- _PASSAGE SHOWN_
········

I would tend to group approximations into two general categories: Definition-based approximations, which follow mathematical properties, for example π ~= 3 π ~= ln(640320^3+744)/sqrt(163) The first follows from the approximate equality of the perimeter of a circle and its circumscribed hexagon, the second follows from a truncated series expansion in class theory. There are reasons for these approximations. Value-based approximations have no apparent direct relationship to mathematical definitions. For example, π ~= 22/7 π ~= 355/113 π ~= sqrt(9.87) π ~= cbrt(10) π^4 + π^4 ~= e^6 e^π - π ~= 20 all seem to be value-based. These relationships are commonly found by observation or numerical analysis of the numerical values, not derived from mathematical properties. This is clearly a subjective distinction. Tomorrow we may find reasons for approximations that baffle us today. I am curious about Ramanujan's π ~= (2143/22)^(1/4) Was this an observation, or a result? On 10/14/2012 8:19 AM, Adam P. Goucher wrote:
And all of them pale in comparison with Ramanujan's ln(640320^3+744)/sqrt(163).

········

- _SOURCE INFORMATION_
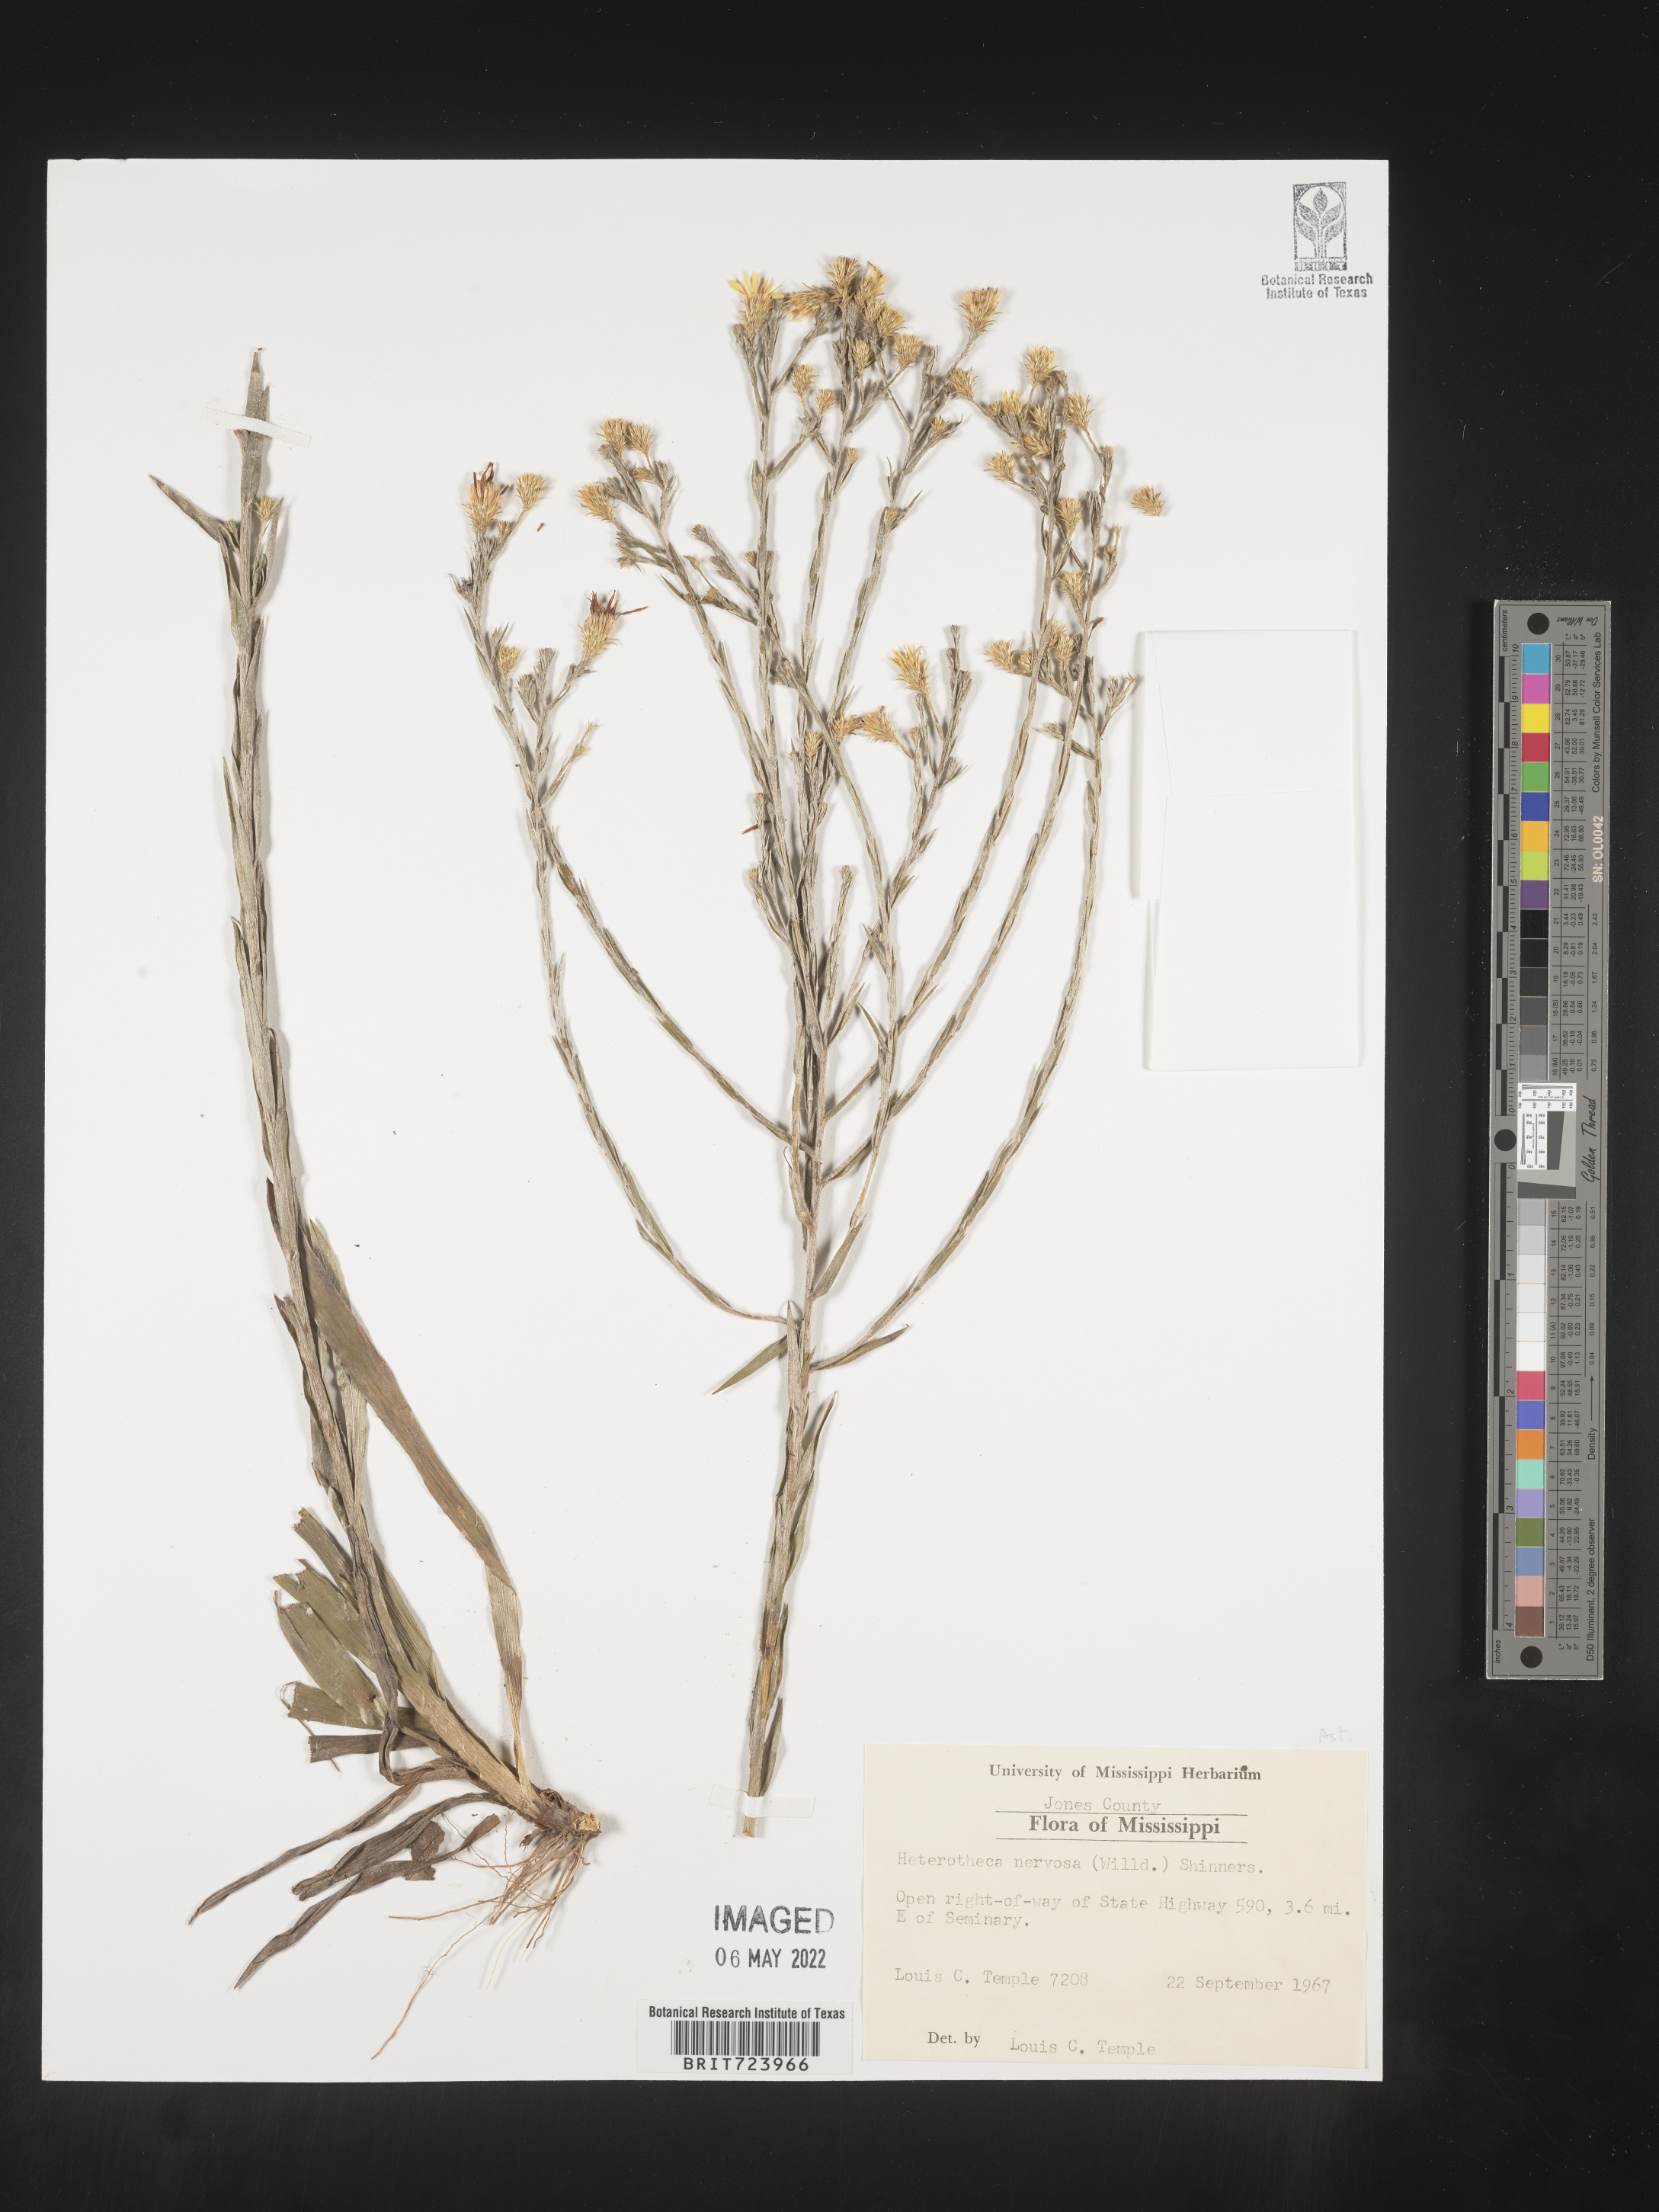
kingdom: Plantae
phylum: Tracheophyta
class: Magnoliopsida
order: Asterales
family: Asteraceae
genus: Pityopsis
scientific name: Pityopsis graminifolia
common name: Grass-leaf golden-aster
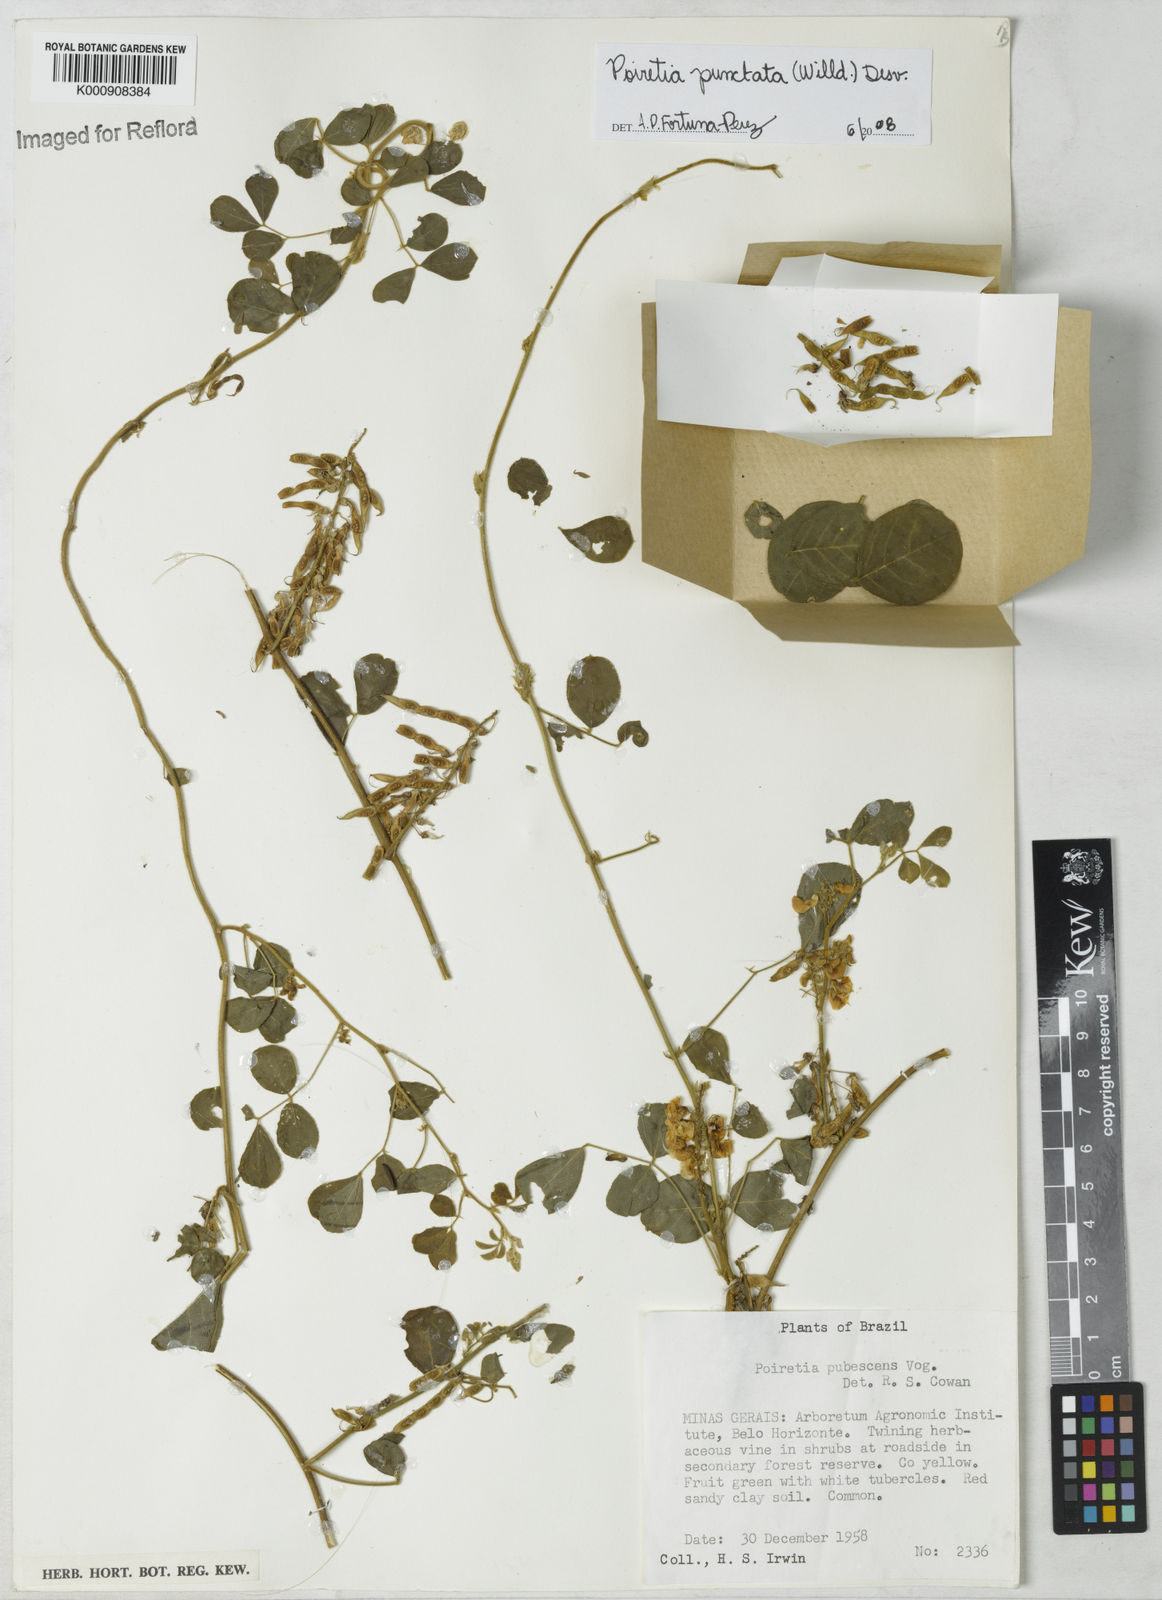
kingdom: Plantae
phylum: Tracheophyta
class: Magnoliopsida
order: Fabales
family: Fabaceae
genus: Poiretia
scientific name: Poiretia punctata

········

- _WORK ORDER 1_
From the post on π approximations, list every value-based approximation the writer gives in the form "π ~=" followed by an expression.
- _WORK ORDER 2_
Continue the post on π approximations from the point where it stops.

- _ANSWER SECTION 1_
22/7
355/113
sqrt(9.87)
cbrt(10)

- _ANSWER SECTION 2_
(Actually, there's some sum which approximates pi/8 to over 40 digits of accuracy. But that's cheating slightly, using an infinite series instead of a closed form.)
Sincerely,
Adam P. Goucher
----- Original Message ----- From: Eugene Salamin Sent: 10/13/12 09:32 PM To: math-fun Subject: Re: [math-fun] Another approximation of pi
A much more interesting approximation is Ramanujan's π = (2143/22)^(1/4), good to 9 places.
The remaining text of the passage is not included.